É neste sentido que começa a educação de
responsabilidade da escola - de dizer as coisas de modo a surtir algum tipo de
conhecimento científico ao ser em formação (o aluno), fazendo que este processe
essa (in)formação e reconheça nela subsídios importantes para seu
desenvolvimento crítico e sensível perante as coisas relativas às ciências.
É claro que a sociedade como um todo, em especial
os pais, devem participar da vida escolar dos alunos (crianças e adolescentes).
Mas acho que esta participação de todos tem seu devido limite de
responsabilidade. As pessoas podem confundir, e quase sempre confundem,
participação colaborativa e responsável com participação efetiva e interventiva
- ou intervencionista. Interferir nas decisões pedagógicas da escola e seus
educadores é um bom exemplo de intervenção irresponsável. Assim como à escola é
cobrado respeito aos educandos, pais e responsáveis também têm de respeitar o
que a escola tem para ensinar a eles.
É da responsabilidade dos pais e de sua
competência, ensinar o que certo e o que é errado, de acordo com suas
convicções e crenças, mas não da Escola.

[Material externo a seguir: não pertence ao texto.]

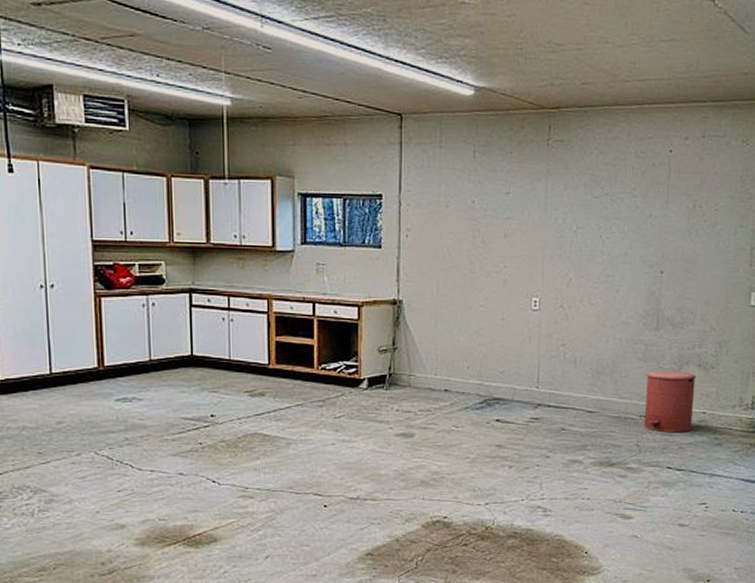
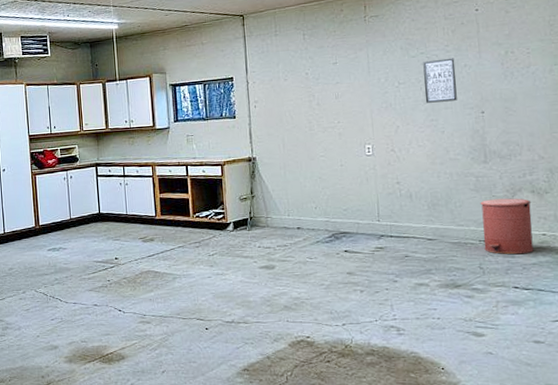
wall art: none [603,204,641,256] -> present [423,58,457,103]

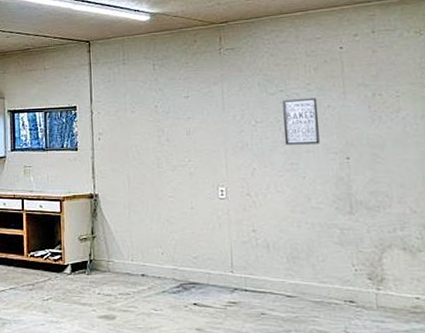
trash can: present [480,198,534,254] -> none [345,255,406,318]

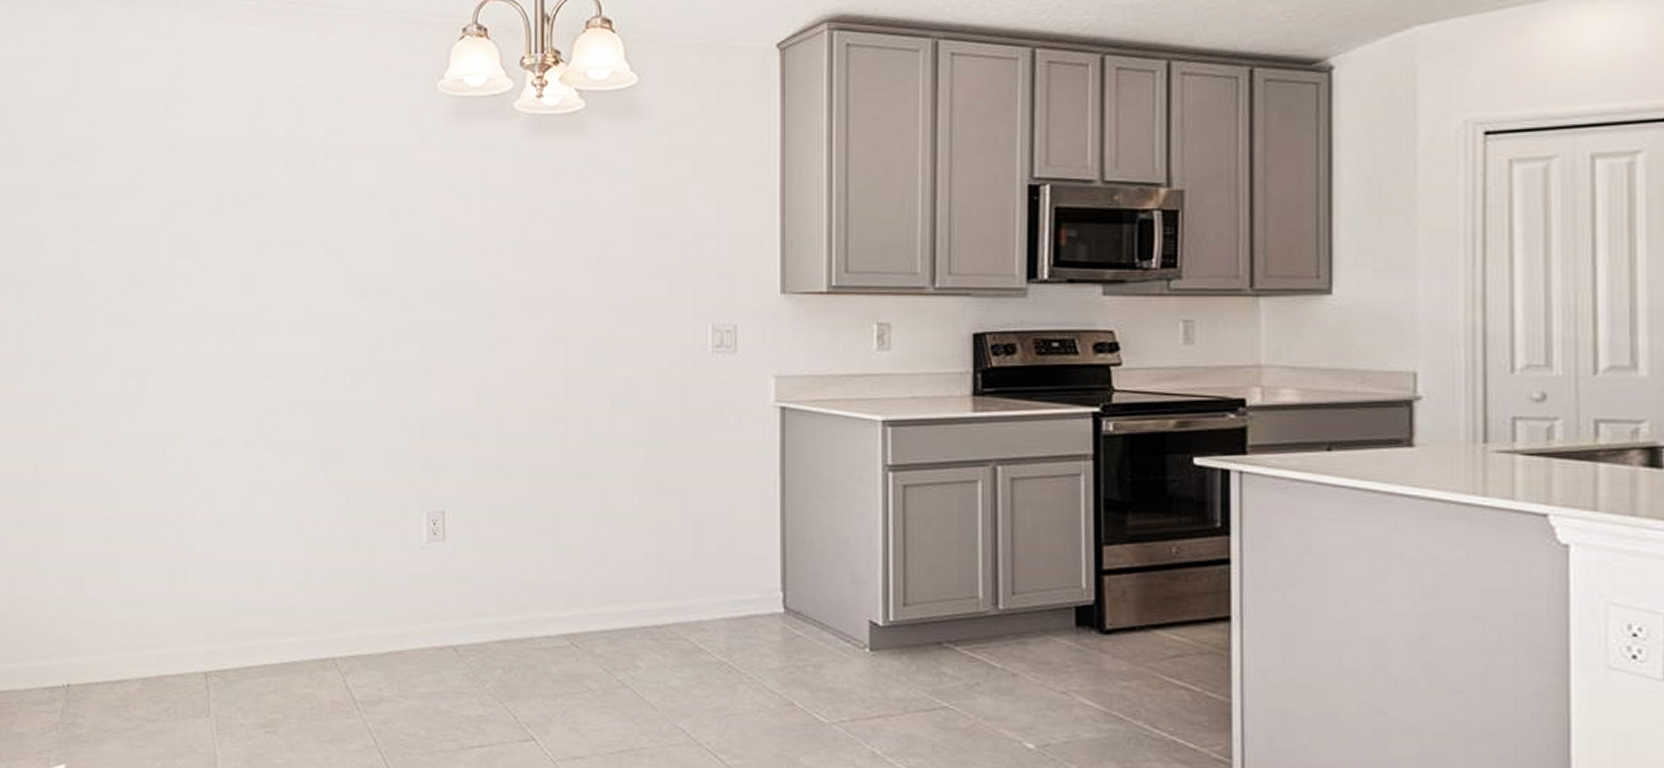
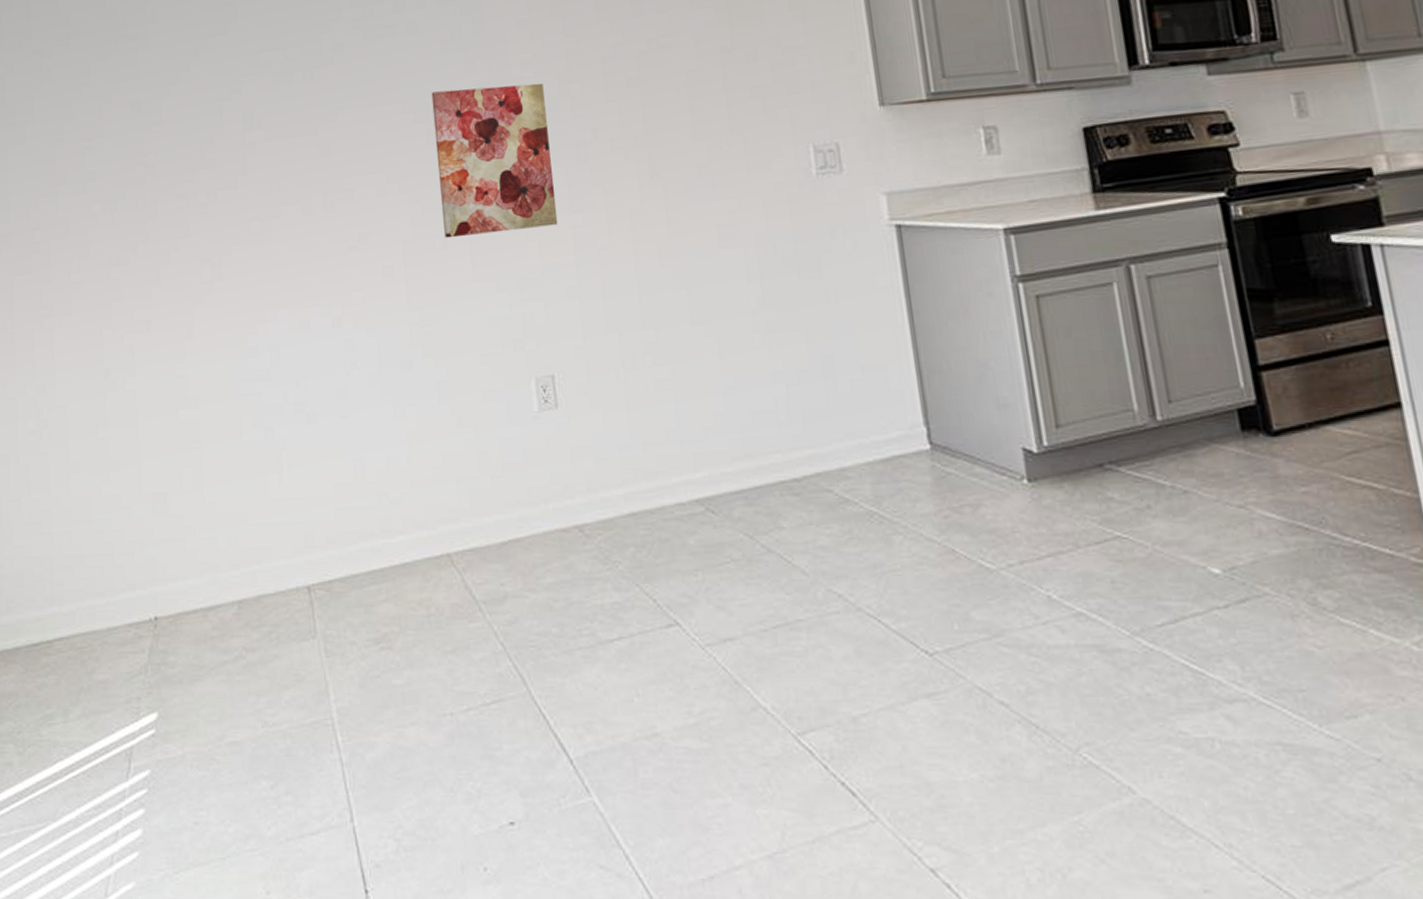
wall art: none [354,238,463,377] -> present [431,83,558,239]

Certa vez tive o desprazer de
ouvir que O Santo Inquérito, de Dias Gomes, usado por mim como
leitura de introdução ao gênero dramático, era um livro do demônio.

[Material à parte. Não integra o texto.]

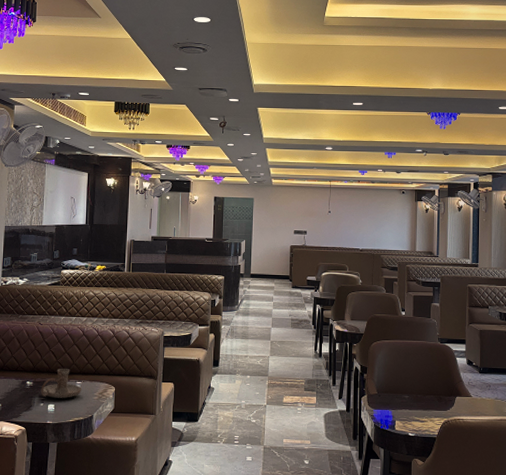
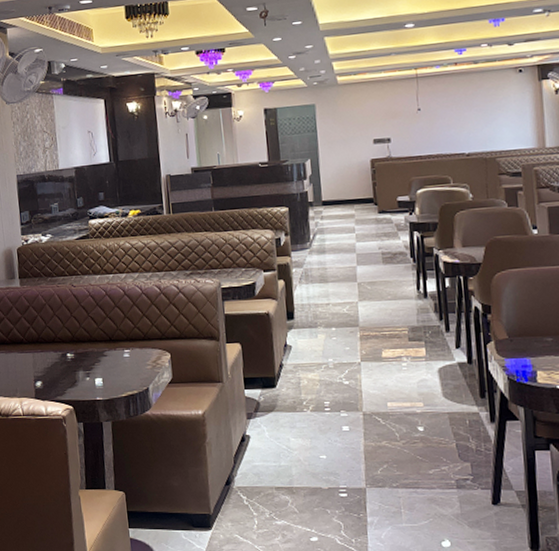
candle holder: present [41,369,82,398] -> none [84,336,132,371]

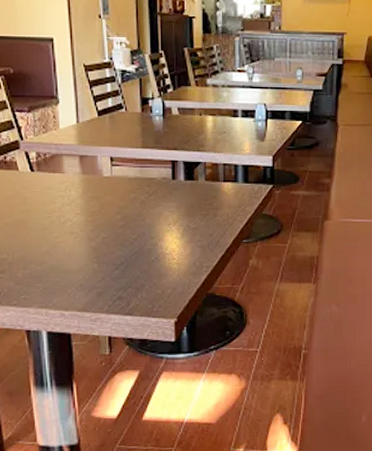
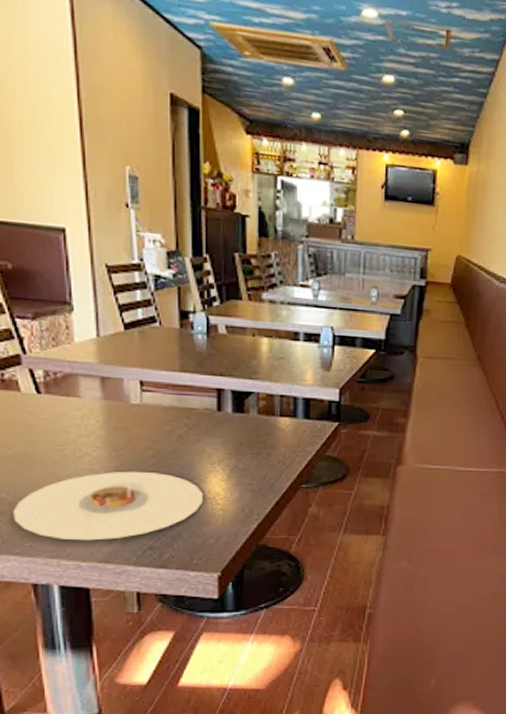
plate: none [12,232,161,293] -> present [13,471,203,541]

Para a Escola, ensinar/educar a partir do saber
ingênuo do aluno é ponto de partida não de destino. O saber ingênuo* é
aquilo que é de dentro de cada um de nós, não dialoga, não é movimento de
um ponto a outro, não constrói conhecimento enquanto não for confrontado com
outro saber. O destino é o que está fora de nós, é a marca do novo,
independente do que este novo represente para nós.
Três coisas devem ser levadas em conta: primeiro,
pensar no que o aluno deve saber por meio da educação escolar que ainda não
sabe, isto é, que outro lugar ou lugares ele precisa conhecer,
partindo do seu saber ingênuo. Segundo (fundamento inicial da educação
escolar), é preciso que o jovem aluno esteja predisposto a conhecer esse novo,
sem o que ele jamais entenderá de fato o significado e o verdadeiro
objetivo da educação escolar. E terceiro (tarefa das mais difíceis, porque
depende de recursos pedagógicos e compromisso profissional), como se leva o
aluno de um lugar ao outro? Ou seja, como se ensina o que é de
responsabilidade da educação escolar?
Nesse sentido, a educação escolar deve ser encarada
como o lugar das teorias, das ciências, das abstrações, das (co)relações entre
ideias, das reflexões, das compreensões e interpretações (leituras) das coisas
do mundo. A educação escolar é o lugar da pesquisa e do diálogo** com
os textos teóricos. O ensino de responsabilidade da educação escolar é o ensino
das competências (aquisição de normas, teorias, fórmulas e formas) e das
habilidades (a prática daquilo tudo que se adquiriu no campo teórico para a
efetiva prática dessas competências).
Diferentemente da educação fraternal/informal (feita
em casa, entre amigos), a educação escolar tem a obrigação de provocar a
inteligência para o exercício da sensibilidade, o que envolve o ensino da
compreensão e interpretação das coisas do mundo. E essa pedagogia deve ser
feita, de preferência (outras são igualmente possíveis, depende dos objetivos),
pela oralidade e pela escrita da Língua, cuja prática é de responsabilidade
exclusiva da educação escolar. Sem esse propósito, a escola não tem razão de
ser. É o repetir-se de outras formas de educação desengajada da reflexão e da
criação e, desta forma, tornar-se-á simplista demais e, em sendo assim,. dispendiosa.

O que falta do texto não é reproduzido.